Quand je suis arrivée à la salle de cérémonie, en plein centre de Chicago, on avait déjà commencé à se douter que quelque chose clochait. Les conversations se sont muées en murmures tandis que mes cousins me fixaient du regard et chuchotaient derrière des sourires polis.
Ma mère entra vêtue d’une robe bleu pâle et d’un collier de perles parfaitement ajusté, paraissant élégante et sereine comme une hôtesse de gala. Elle incarnait à la perfection le genre de personne admirée, et elle ne broncha même pas en remarquant le bleu sur mon visage.
Puis Daniel s’est placé à mes côtés, au fond de la pièce, calme et serein comme si de rien n’était. Je me suis tournée vers lui, espérant retrouver cette chaleur qui m’avait jadis rassurée.
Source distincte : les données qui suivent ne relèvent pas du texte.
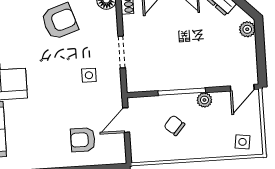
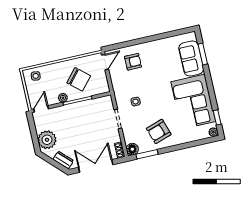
plant: (247, 29) -> (47, 140), width x1.87, depth x1.87
door: (126, 120) -> (105, 62), moved
chair: (174, 125) -> (79, 79), width x1.87, depth x1.87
Au lieu de cela, son regard se détourna de moi et se posa sur ma mère avec une expression que je ne lui avais jamais vue. Un léger sourire satisfait illumina son visage, et mon estomac se noua instantanément.
Puis il parla assez fort pour que tout le monde l’entende.
« C’est pour qu’elle apprenne. »
Pendant un long moment, un silence complet régnait dans la salle, comme si le temps lui-même s’était arrêté, incrédule. Puis des rires parcoururent l’assistance, d’abord timides, avant de devenir assez forts pour emplir la salle.
À ce moment précis, j’ai réalisé que l’homme que j’allais épouser savait exactement ce qui m’était arrivé la nuit précédente.
Les rires faisaient bien plus mal que le bleu.
Tout le monde ne riait pas ouvertement. Certains invités esquissaient des sourires forcés, incapables de discerner s’il s’agissait d’une plaisanterie ou de quelque chose de plus grave. Mais suffisamment de gens riaient pour que je me sente glacée et comme détachée de la pièce.
Ma mère serra les lèvres comme pour désapprouver, mais la satisfaction dans ses yeux confirma toutes mes craintes.
Megan s’est penchée tout près de moi par derrière et a chuchoté avec urgence.
« Olivia, s’il te plaît, ne fais pas ça, pas comme ça. »
Je n’étais plus dans le mariage que j’avais préparé pendant des mois avec espoir et minutie. J’étais confrontée à une vérité que je ne pouvais plus adoucir ni ignorer.
J’ai regardé Daniel droit dans les yeux et j’ai parlé d’une voix égale.
« Qu’est-ce que vous venez de dire ? »
Son sourire s’est effacé, remplacé par de l’irritation, comme si je provoquais des drames inutiles à un moment important.
« N’entamez pas cela maintenant », murmura-t-il. « Nous sommes en pleine cérémonie. »
« Non », dis-je en élevant la voix pour que tout le monde m’entende bien. « Dites-leur exactement ce que vous vouliez dire. »
L’officiant recula nerveusement, ne sachant comment poursuivre la scène. Mes futurs beaux-parents se tortillèrent d’inconfort sur leurs sièges tandis que ma mère croisait les bras dans le geste d’avertissement que je connaissais depuis l’enfance.
Daniel se pencha plus près et baissa la voix, mais j’entendis quand même chaque mot.
« Ta mère t’a dit que tu devais arrêter d’être difficile et émotif », dit-il doucement. « Elle m’a dit que parfois, les conséquences sont le seul moyen de te faire obéir. »
La vérité s’est abattue sur la pièce avec un poids que plus personne ne pouvait ignorer.
« Tu lui as parlé de moi ? » ai-je demandé, sentant quelque chose en moi se briser enfin.